Your a lucky man... I wish my wife would tale a liking to shootin a bow


----------



## Chris Horsman (Jun 5, 2013)

Man, look at that perfect well taught form. Kewl beans Mr. Lets go to that range some time me you Dave and our significantly better halves


----------



## Munkywrench (Jun 9, 2013)

My wife decided to try shooting a bow for her first time today. Not sure she's hooked but my kids weren't pleased about it at all...


----------



## coloradowalt (Jun 10, 2013)

Read a tag line once that said "please lord don't let my wife sell my gear for what I said I paid for it".


----------



## Todd Cook (Jun 10, 2013)

Munkywrench said:


> My wife decided to try shooting a bow for her first time today. Not sure she's hooked but my kids weren't pleased about it at all...



Oh no, not the wagon!!!


----------



## chenryiv (Jun 11, 2013)

Aim small, miss small is what I've been told..  Bet ya, she meant to do that.


----------



## chenryiv (Jun 11, 2013)

coloradowalt said:


> Read a tag line once that said "please lord don't let my wife sell my gear for what I said I paid for it".

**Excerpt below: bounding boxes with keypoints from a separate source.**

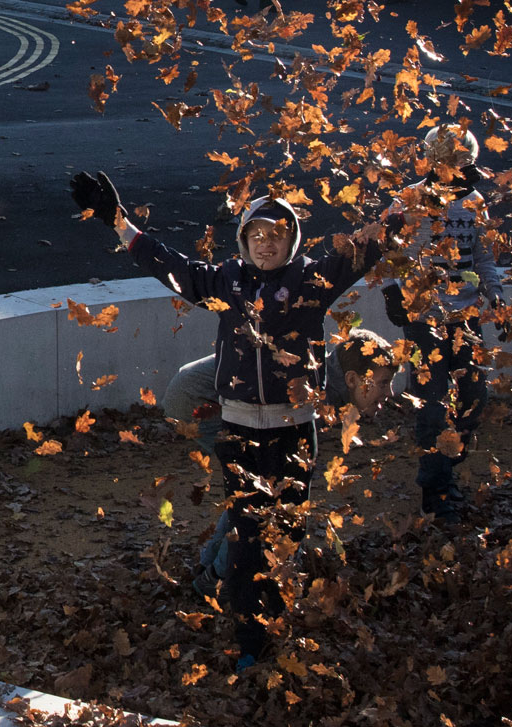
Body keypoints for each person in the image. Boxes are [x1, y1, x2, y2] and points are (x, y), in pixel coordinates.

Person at [70, 172, 387, 667]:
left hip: (294, 434)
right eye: (256, 235)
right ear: (243, 240)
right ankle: (250, 644)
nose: (266, 245)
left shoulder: (311, 281)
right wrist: (118, 221)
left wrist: (417, 202)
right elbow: (168, 265)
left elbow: (364, 250)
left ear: (293, 241)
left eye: (277, 236)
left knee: (283, 539)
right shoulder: (226, 282)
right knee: (245, 542)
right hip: (239, 437)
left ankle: (277, 627)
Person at [182, 327, 401, 598]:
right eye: (383, 382)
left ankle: (210, 567)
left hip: (199, 395)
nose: (389, 393)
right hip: (198, 400)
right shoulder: (314, 391)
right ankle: (217, 578)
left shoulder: (321, 382)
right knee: (258, 498)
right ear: (352, 379)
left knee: (253, 492)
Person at [383, 125, 502, 524]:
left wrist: (494, 292)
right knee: (432, 403)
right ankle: (435, 488)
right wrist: (393, 293)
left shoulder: (475, 204)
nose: (457, 170)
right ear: (432, 162)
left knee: (474, 395)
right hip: (423, 318)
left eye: (464, 163)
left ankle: (447, 461)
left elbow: (482, 254)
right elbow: (386, 251)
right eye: (449, 162)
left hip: (465, 316)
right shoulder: (410, 200)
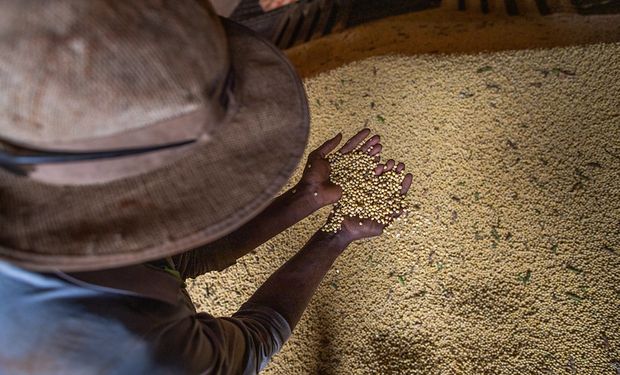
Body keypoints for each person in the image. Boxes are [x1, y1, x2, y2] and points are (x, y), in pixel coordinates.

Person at [0, 1, 412, 374]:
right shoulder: (139, 349)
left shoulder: (27, 104)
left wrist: (305, 199)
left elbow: (171, 256)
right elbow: (255, 339)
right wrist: (335, 237)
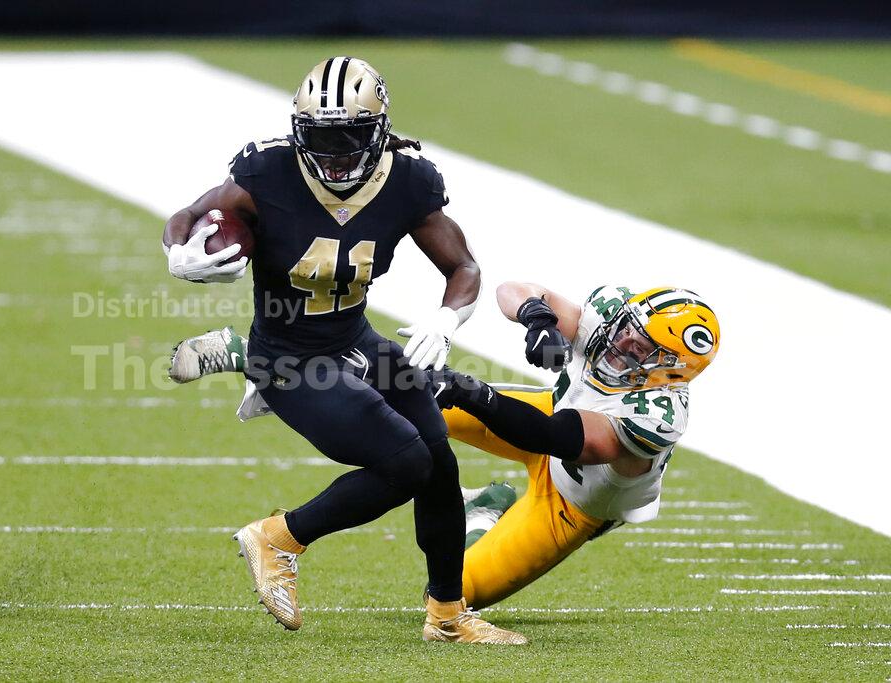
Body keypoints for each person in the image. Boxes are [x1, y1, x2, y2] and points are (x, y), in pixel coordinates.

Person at [162, 57, 525, 644]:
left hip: (355, 340)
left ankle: (447, 616)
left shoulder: (407, 179)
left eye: (348, 138)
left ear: (378, 129)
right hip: (288, 358)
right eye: (321, 138)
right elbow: (187, 215)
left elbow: (463, 267)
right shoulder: (268, 171)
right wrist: (178, 252)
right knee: (406, 462)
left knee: (438, 459)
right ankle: (278, 538)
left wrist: (447, 317)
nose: (333, 155)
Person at [433, 282, 720, 608]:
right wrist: (536, 316)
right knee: (423, 401)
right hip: (548, 414)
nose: (621, 341)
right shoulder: (610, 319)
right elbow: (511, 290)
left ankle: (483, 515)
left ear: (670, 371)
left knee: (449, 592)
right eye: (628, 327)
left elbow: (554, 437)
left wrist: (471, 393)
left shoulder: (656, 415)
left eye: (641, 348)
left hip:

All I could do is cry like a baby.


----------



## Skunkhound (Jun 11, 2013)

I think we can all relate to that quote. Though some more than others ( looking at you Crispin ).


----------



## Munkywrench (Jun 11, 2013)

Chenryiv, you may be right ha. Worst part was right after that I took the bow back to show her "proper" form I shot right over the target and she just looked at me and laughed...


----------



## StringRash (Jun 18, 2013)

Good job on the quiver. If you are using soft leather for the straps, a mystery braid might look nice.


----------



## chenryiv (Jun 18, 2013)

StringRash said:


> Good job on the quiver. If you are using soft leather for the straps, a mystery braid might look nice.


You're gonna have to show how to make it.


----------



## woodswalker (Jun 20, 2013)

At the next NGT shoot look at what Jenn did for a strap on Taylor's quiver. It is braided leather with ease of adjustment. Might at least get you in the direction you are lookin for. By the way you will have to show me how to make one of those. Love it.


----------